UK Prime Minister Boris Johnson has resisted fresh calls to put England under more CCP virus restrictions, while urging people to get booster shots of the COVID-19 vaccines.
“We study the data every day, we have reviews with NHS [National Health Service] chiefs every day,” he told reporters during a visit to a hospital in Hexham, in northeastern England. ”The key thing you want to do is to reduce those pressures, which are building, on the A&Es, on beds, by encouraging people, particularly the over-50s, to come forward and get your booster jab.”
The prime minister said that “sadly, the jabs do wane,” and that he considers encouraging people to get their booster doses “the single most important thing that the government can do at the present time.”
England currently doesn’t have any domestic legal restrictions in place except self-isolation for those who test positive for or have symptoms of COVID-19 and their unvaccinated adult close contacts.
Plan B of the government’s autumn and winter plan will include a mask mandate in certain settings and mandatory “vaccine-only” CCP virus passports for all nightclubs and other crowded events.

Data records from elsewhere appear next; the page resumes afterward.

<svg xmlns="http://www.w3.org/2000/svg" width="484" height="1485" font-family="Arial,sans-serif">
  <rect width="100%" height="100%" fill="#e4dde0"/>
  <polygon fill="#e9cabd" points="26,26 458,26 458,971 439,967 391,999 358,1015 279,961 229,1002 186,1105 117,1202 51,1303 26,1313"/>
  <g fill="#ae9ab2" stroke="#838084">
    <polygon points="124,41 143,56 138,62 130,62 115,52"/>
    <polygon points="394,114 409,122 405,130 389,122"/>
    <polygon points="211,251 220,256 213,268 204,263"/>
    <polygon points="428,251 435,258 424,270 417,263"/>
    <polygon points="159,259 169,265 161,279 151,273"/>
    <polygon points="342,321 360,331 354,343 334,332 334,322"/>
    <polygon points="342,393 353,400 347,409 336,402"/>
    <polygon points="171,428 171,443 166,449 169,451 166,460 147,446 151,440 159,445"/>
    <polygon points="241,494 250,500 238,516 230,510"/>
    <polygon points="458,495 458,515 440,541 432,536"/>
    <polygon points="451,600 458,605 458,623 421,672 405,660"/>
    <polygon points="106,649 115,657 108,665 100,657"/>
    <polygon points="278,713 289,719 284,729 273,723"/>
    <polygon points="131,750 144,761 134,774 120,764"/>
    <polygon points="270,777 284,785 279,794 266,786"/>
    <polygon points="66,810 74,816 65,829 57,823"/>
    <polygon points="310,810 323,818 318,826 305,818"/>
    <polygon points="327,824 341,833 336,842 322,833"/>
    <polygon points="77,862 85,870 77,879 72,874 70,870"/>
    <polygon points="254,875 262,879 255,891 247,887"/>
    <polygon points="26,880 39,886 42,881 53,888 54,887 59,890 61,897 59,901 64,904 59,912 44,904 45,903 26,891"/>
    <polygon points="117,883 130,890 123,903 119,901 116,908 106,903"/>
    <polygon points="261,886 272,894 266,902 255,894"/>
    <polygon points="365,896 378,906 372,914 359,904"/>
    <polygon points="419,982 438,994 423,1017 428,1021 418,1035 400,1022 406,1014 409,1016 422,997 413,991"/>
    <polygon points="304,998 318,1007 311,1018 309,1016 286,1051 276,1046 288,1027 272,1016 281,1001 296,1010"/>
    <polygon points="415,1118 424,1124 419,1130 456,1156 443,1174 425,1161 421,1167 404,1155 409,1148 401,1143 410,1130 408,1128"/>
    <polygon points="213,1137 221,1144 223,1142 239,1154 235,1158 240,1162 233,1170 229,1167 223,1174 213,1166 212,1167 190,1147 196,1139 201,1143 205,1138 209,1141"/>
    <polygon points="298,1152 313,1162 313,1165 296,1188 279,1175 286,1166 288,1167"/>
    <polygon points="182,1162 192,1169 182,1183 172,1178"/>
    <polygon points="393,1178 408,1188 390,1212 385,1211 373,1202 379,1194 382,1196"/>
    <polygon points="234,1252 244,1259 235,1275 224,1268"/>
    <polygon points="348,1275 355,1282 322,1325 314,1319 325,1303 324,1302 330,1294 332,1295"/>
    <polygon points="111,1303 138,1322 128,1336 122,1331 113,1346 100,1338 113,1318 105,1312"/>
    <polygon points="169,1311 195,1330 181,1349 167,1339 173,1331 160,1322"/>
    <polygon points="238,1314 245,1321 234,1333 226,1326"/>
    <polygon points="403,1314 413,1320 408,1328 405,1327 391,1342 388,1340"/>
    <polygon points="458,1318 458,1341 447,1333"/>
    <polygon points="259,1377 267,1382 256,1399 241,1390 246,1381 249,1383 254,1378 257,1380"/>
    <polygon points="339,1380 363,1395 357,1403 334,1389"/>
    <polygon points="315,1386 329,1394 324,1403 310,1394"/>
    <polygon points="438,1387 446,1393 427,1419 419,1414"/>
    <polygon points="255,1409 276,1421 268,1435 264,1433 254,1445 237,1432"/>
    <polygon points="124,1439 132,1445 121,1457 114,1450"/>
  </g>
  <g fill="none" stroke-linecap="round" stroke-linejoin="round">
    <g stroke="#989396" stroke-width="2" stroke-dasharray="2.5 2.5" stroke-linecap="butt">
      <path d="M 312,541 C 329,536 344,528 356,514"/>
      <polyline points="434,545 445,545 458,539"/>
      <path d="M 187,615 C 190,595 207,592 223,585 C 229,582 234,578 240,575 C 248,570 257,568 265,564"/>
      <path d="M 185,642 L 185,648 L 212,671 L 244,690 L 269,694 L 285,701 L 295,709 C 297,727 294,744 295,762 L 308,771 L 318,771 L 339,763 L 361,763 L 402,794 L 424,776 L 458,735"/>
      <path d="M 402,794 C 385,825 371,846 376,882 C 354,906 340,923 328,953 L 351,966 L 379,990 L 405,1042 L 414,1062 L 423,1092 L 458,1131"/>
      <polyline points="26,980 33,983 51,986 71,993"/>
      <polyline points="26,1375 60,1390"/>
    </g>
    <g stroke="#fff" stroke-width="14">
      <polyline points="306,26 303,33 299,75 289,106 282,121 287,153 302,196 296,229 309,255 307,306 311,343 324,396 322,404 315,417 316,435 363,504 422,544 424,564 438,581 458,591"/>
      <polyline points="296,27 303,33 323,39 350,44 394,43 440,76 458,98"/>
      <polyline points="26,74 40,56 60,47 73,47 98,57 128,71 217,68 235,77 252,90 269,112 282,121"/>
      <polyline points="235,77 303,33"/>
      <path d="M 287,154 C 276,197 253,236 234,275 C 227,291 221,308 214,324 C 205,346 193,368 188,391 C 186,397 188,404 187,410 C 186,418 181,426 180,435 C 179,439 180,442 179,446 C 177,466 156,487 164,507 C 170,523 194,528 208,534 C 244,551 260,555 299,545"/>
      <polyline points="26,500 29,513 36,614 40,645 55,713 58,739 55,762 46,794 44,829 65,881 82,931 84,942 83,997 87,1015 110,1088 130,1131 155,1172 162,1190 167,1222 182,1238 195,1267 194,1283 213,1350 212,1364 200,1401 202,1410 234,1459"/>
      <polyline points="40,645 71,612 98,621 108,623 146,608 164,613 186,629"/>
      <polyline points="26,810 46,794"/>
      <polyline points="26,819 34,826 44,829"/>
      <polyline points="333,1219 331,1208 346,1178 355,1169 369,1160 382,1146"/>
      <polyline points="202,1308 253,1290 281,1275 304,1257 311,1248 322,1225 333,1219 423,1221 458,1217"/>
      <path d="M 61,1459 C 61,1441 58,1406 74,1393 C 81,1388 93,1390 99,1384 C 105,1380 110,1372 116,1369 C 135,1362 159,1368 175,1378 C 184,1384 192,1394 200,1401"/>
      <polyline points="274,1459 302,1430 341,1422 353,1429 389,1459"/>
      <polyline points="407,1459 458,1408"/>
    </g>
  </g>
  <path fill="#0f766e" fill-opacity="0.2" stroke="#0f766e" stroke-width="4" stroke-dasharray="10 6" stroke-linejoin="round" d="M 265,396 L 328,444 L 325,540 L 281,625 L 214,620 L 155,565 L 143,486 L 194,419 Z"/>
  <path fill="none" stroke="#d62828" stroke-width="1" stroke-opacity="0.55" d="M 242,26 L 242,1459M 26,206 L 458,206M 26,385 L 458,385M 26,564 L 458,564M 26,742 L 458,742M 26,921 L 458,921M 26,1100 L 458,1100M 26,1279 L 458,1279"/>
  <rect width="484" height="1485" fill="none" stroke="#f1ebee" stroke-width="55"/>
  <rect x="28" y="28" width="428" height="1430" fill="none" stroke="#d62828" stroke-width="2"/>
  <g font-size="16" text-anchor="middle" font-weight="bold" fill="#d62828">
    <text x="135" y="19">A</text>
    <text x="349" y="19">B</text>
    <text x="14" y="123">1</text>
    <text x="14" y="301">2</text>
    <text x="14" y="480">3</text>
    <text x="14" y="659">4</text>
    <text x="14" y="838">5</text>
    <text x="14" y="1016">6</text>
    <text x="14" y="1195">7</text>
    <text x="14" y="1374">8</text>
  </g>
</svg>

Mike Tildesley, a member of the Scientific Pandemic Influenza Modelling group (Spi-M) that’s advising ministers, also said on Nov. 8 that the UK isn’t currently facing a winter lockdown.

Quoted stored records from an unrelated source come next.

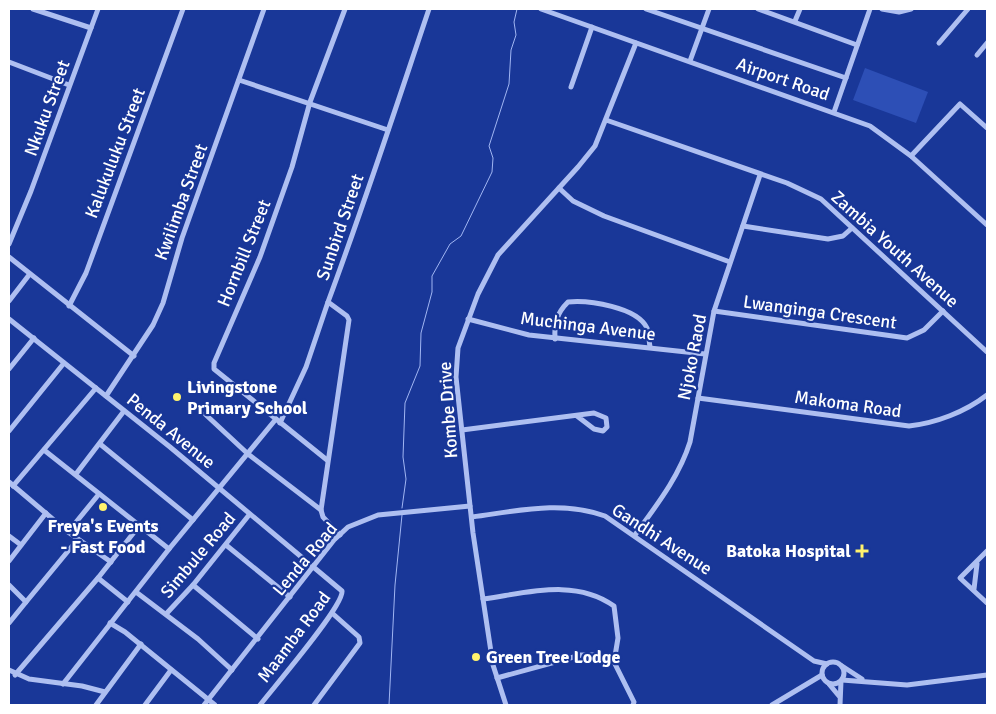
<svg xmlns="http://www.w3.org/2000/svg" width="996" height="714" viewBox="0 0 996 714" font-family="Signika,sans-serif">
  <rect width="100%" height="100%" fill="#193798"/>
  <polygon fill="#2d4fb6" points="865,68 928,92 916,123 853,100"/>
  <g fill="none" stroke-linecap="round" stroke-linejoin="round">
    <g stroke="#a1b6f3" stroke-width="1">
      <polyline points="402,508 406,479 403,457 405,403 420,366 421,333 432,292 432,276 450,244 461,236 492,172 493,158 489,146 509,84 511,50 516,35 514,22 517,9"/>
      <polyline points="389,705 395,585 402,515"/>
    </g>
    <g stroke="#aebff1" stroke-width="5">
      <polyline points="33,9 91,28"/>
      <polyline points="541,9 870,126 911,156 987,225"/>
      <polyline points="646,9 846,78"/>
      <polyline points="758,9 857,45"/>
      <polyline points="882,9 899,12 911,9"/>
      <polyline points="795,21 800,9"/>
      <polyline points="939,43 968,9"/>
      <polyline points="977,55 987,43"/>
      <polyline points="690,61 709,9"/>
      <polyline points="9,62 69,85"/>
      <polyline points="239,80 388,130"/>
      <polyline points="571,87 592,27"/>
      <polyline points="834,112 870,9"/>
      <polyline points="606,120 787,183 821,199 987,352"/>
      <polyline points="911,156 960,104 987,128"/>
      <polyline points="559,188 573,201 604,216 730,262"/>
      <polyline points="743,226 828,239 843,236 852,228"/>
      <polyline points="9,244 31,191 98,9"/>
      <polyline points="9,257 134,356"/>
      <polyline points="9,301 29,275"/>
      <polyline points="69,306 86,273 183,9"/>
      <polyline points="714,311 907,338 924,330 943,311"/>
      <path d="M9 319 170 447 342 591C344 606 273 688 260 705"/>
      <polyline points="468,319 529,335 705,354"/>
      <path d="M555 339C554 323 557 313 568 302 589 300 637 307 647 328 649 334 649 341 650 347"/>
      <polyline points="9,369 34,338"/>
      <polyline points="106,396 153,325 163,303 182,238 264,9"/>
      <path d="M698 398 909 426C936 423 965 412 987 395"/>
      <polyline points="205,414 248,454 321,510"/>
      <polyline points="280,423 306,367 328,302"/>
      <polyline points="462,430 594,413 606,418 607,427 603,431 594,429 577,416"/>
      <polyline points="9,431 64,363"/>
      <polyline points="100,444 193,520"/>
      <polyline points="44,450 169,549"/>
      <polyline points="327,460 214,369 214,363 260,257 292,167 310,102 345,9"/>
      <polyline points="76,474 124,411"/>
      <polyline points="9,482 68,532 111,562"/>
      <polyline points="13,486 96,388"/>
      <path d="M472 517C517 511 561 500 605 516L814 661 827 664"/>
      <polyline points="68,532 99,494"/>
      <path d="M340 535 323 517 321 510 349 320 347 316 328 302C364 205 396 107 429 9"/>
      <path d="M635 535C656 506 679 477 690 442L714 311 760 175"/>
      <polyline points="9,536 21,545"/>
      <polyline points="226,545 290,597"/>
      <polyline points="987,551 960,578 987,603"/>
      <polyline points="9,561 46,513"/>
      <polyline points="98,578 128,602"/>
      <polyline points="9,585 26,602 78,539"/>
      <polyline points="193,585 258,639"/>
      <polyline points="974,589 977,564"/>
      <polyline points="136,592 198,639 232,670"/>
      <path d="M483 599C527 593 575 578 614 606L618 638 614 662 634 702 633 705"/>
      <polyline points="167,613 193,585 249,515"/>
      <polyline points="9,623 26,602"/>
      <polyline points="110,623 125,632 215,705"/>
      <circle cx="833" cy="673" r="11"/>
      <polyline points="842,666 862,679"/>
      <polyline points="9,670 29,679 82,686 105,692"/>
      <polyline points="15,675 98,578 139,526"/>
      <polyline points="497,678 581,655 600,655 614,662"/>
      <polyline points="842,680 907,685 987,675"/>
      <polyline points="63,684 169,549 276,419"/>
      <polyline points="829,684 839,696"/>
      <polyline points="96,705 141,644"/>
      <polyline points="145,705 171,670"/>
      <polyline points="204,705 334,540 348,527 378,515 470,506"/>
      <polyline points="314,705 360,643 359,637 332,613"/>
      <polyline points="506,705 493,665 473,533 456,377 458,348 478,294 498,255 578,167 595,146 636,43"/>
      <polyline points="772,705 822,675"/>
      <polyline points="840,705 841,681"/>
    </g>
  </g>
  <g fill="#fff26d" stroke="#193798" stroke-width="2">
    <circle cx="177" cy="397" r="5"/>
    <circle cx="103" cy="507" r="5"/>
    <path d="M859.5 543.5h5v5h5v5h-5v5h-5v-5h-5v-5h5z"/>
    <circle cx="476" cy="657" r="5"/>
  </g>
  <g text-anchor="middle" stroke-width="4.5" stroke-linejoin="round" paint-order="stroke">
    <g font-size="18" fill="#fff" stroke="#193798">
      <text transform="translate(783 79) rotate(19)" y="6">Airport Road</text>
      <text transform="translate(47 108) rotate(-70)" y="6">Nkuku Street</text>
      <text transform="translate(115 153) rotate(-69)" y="6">Kalukuluku Street</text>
      <text transform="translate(181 202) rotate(-70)" y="6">Kwilimba Street</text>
      <text transform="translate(340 227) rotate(-71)" y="6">Sunbird Street</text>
      <text transform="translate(895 249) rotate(42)" y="6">Zambia Youth Avenue</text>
      <text transform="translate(244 253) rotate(-68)" y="6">Hornbill Street</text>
      <text transform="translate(820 312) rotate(8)" y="6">Lwanginga Crescent</text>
      <text transform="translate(588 326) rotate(7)" y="6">Muchinga Avenue</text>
      <text transform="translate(692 357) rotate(-79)" y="6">Njoko Raod</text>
      <text transform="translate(848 404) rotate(8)" y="6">Makoma Road</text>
      <text transform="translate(448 410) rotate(-94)" y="6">Kombe Drive</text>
      <text transform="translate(171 431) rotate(39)" y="6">Penda Avenue</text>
      <text transform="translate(662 539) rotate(33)" y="6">Gandhi Avenue</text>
      <text transform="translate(198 555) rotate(-50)" y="6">Simbule Road</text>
      <text transform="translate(305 559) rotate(-50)" y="6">Lenda Road</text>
      <text transform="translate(294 637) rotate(-53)" y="6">Maamba Road</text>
    </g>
    <g font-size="18" font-weight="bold" fill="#fff" stroke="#193798" text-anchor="start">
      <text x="187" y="393">Livingstone<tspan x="187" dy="21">Primary School</tspan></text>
      <text x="103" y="532" text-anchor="middle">Freya's Events<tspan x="103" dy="21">- Fast Food</tspan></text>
      <text x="851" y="557" text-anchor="end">Batoka Hospital</text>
      <text x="486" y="663">Green Tree Lodge</text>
    </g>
  </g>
  <rect width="996" height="714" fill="none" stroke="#ffffff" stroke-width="20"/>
</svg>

Asked about the prospect of a lockdown, Tildesley told Sky News, “I think we’re a long way away from thinking in those terms.”
He said any discussions around more restrictions will come about when “the NHS is under severe pressure,” or “if the number of deaths sadly starts to increase.”
The UK government has called on more people to take up the offer of a third dose of a CCP virus vaccine, saying that more than 10 million had already gotten booster jabs.
Education Secretary Nadhim Zahawi suggested that people may be asked to get CCP virus vaccines every year.
“We will, I hope, be the first major economy to transition from pandemic to endemic, and have an annual vaccination program,” Zahawi told The Sun.
Asked about the prospect, Tildesley said he agrees it may become the case that people need booster jabs every year.
“I think it’s possible. I remember having these sorts of discussions about nine months ago when the vaccinations were starting to roll out, that it’s possible that this virus could become endemic, so it circulates in the population every year in the way that flu does,” he said.
“It’s possible that every year we’re having to go out and get our COVID jabs in the same way a lot of people are currently getting their flu jabs.”